Cinquante ans plus tard, Depardon réalise un reportage qui sera le compte-rendu fidèle de quelques séances de comparution devant une sorte de tribunal interne appelé à dire si le patient hospitalisé “sous contrainte”est en état de quitter l’établissement (et apparemment ce n’est pas souvent le cas). On est au Vinatier: locaux impeccables, personnel désireux de remplir au mieux une mission complexe. La situation géographique du lieu, l’emploi de la couleur, le recours constant à des gros plans sur les visages: juges, avocats, patients, rendent notre proximité avec les malades d’autant plus pathétique et nous contraint à nous impliquer dans des séquences dont certaines ne comportent aucune coupe.

Il y a cependant un lien très fort entre ces deux films: la mise hors champ du narrateur que l’on ne voit ni entend à Bridgewater comme à Bron. Wiseman et Depardon arrivent ainsi à créer une impression d’objectivité intégrale, même si le le choix des cadres et le montage,
que ce soit au niveau des plans ou des séquences (au Vinatier, dix retenues sur les soixante-douze filmées) ne gomment jamais une présence créatrice.

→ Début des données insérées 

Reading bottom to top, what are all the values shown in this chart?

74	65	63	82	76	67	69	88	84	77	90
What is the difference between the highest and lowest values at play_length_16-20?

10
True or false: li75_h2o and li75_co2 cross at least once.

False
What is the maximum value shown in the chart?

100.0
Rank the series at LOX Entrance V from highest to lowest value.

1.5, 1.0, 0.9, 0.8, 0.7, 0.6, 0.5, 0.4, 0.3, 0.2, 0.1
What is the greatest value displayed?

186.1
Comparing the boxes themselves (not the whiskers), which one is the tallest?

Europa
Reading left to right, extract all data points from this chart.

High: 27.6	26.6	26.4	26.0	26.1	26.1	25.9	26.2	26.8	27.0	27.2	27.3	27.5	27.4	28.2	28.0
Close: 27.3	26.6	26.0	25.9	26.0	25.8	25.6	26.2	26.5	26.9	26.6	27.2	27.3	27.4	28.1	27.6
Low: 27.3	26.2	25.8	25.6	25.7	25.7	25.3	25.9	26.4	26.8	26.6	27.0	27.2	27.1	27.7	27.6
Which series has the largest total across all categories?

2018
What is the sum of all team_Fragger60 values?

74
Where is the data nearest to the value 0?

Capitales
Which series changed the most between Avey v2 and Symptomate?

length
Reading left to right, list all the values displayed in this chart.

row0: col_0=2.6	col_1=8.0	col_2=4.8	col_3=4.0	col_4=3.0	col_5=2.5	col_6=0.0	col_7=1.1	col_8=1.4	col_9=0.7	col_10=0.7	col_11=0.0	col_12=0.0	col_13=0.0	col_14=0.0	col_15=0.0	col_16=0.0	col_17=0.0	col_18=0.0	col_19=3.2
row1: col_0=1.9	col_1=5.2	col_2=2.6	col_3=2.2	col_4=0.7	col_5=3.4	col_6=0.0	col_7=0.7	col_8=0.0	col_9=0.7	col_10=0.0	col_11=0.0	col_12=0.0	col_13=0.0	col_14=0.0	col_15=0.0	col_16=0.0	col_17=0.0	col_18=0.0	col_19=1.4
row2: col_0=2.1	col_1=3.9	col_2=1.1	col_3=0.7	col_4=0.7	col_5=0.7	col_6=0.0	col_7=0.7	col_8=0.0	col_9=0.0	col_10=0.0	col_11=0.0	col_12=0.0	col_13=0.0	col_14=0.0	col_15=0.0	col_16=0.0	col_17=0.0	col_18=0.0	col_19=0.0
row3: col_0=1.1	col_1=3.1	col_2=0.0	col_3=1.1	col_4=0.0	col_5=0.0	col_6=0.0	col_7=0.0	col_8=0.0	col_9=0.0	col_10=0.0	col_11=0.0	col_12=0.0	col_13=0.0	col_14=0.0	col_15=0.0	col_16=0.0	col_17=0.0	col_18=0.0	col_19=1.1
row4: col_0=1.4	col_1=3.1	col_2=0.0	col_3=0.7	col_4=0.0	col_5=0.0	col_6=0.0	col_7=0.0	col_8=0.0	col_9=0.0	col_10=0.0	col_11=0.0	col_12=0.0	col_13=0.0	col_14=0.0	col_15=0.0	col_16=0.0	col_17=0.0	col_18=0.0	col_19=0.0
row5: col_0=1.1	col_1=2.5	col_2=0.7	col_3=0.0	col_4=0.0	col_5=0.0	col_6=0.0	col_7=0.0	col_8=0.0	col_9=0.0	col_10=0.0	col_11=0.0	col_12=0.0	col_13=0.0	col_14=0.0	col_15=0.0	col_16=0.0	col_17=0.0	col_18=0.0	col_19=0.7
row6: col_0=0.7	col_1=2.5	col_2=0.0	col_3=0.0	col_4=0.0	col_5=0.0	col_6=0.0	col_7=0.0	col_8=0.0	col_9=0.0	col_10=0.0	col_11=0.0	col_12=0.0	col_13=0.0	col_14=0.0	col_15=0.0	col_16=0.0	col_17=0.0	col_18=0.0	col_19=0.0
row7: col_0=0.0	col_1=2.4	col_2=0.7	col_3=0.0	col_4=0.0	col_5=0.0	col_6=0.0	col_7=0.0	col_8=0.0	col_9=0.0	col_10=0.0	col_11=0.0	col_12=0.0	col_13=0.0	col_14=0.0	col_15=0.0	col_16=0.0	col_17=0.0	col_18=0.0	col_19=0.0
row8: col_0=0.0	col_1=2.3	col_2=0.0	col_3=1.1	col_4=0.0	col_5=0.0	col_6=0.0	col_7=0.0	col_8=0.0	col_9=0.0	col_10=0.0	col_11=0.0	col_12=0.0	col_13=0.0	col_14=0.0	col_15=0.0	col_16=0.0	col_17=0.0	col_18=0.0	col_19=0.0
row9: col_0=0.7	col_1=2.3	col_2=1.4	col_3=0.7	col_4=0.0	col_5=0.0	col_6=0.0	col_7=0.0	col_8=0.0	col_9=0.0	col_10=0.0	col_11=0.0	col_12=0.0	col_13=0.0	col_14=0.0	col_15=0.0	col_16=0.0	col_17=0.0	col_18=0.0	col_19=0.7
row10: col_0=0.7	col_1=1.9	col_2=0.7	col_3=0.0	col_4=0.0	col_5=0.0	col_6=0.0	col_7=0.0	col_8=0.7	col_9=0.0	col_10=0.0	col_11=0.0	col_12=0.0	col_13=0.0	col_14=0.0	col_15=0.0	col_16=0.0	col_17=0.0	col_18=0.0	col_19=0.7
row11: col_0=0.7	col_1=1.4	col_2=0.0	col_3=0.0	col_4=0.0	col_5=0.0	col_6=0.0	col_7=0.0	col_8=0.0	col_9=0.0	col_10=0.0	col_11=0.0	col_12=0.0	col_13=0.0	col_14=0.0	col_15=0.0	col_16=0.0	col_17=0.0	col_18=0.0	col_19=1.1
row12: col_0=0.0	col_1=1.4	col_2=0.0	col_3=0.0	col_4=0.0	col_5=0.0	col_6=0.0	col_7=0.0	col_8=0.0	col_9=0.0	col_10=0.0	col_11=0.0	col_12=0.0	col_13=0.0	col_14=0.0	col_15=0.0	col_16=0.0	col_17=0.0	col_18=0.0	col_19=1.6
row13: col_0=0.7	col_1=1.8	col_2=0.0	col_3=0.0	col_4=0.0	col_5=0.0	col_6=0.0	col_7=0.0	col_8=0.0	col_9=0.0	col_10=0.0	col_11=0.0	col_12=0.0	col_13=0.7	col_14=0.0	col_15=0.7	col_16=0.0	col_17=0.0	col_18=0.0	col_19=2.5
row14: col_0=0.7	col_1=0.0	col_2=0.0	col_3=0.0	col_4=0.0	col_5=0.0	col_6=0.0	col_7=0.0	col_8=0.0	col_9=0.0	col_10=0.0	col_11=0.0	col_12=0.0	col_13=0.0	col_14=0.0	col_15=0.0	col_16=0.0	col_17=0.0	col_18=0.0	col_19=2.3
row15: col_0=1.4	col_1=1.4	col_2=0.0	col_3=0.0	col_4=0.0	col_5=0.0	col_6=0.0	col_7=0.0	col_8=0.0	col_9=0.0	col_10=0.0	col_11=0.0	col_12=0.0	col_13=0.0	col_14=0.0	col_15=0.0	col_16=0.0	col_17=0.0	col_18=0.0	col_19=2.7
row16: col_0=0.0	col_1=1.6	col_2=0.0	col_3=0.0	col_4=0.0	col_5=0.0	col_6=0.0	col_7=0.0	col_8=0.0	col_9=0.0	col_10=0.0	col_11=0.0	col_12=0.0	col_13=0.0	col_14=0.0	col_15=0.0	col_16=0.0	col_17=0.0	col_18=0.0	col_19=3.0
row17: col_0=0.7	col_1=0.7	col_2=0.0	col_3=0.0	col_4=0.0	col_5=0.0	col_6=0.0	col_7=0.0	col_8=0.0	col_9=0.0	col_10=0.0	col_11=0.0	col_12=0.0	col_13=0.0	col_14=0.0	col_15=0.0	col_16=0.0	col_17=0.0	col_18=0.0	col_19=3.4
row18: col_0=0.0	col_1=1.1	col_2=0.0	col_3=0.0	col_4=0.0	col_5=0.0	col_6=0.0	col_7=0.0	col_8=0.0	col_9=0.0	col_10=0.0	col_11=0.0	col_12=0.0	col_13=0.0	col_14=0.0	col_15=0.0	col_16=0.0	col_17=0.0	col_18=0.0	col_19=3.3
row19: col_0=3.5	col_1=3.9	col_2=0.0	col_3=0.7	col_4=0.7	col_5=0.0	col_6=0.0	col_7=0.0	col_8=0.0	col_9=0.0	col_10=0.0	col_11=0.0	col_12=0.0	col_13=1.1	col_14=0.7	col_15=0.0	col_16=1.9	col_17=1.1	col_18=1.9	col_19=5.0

Quoiqu’il en soit, ces témoignages ont l’irremplaçable mérite, qu’aucune fiction ne peut atteindre, de nous confronter au drame de la plus sournoise des maladies. Ainsi que l’écrit une psychiatre dont le livre est à l’origine de “Douze jours”:” il n’y a pas deux mondes: ceux qui
sont perturbés mentalement et les autres, il y a nous tous, ensemble, concernés ou potentiellement concernés par la souffrance psychique”.

PS: Une réserve, tout au moins la mienne: l’accompagnement musical sur les séquences de transition. Cette “Musique originale d’Alexandre Desplat” m’a paru inutilement envahissante et détonne avec le froid constat que propose Depardon.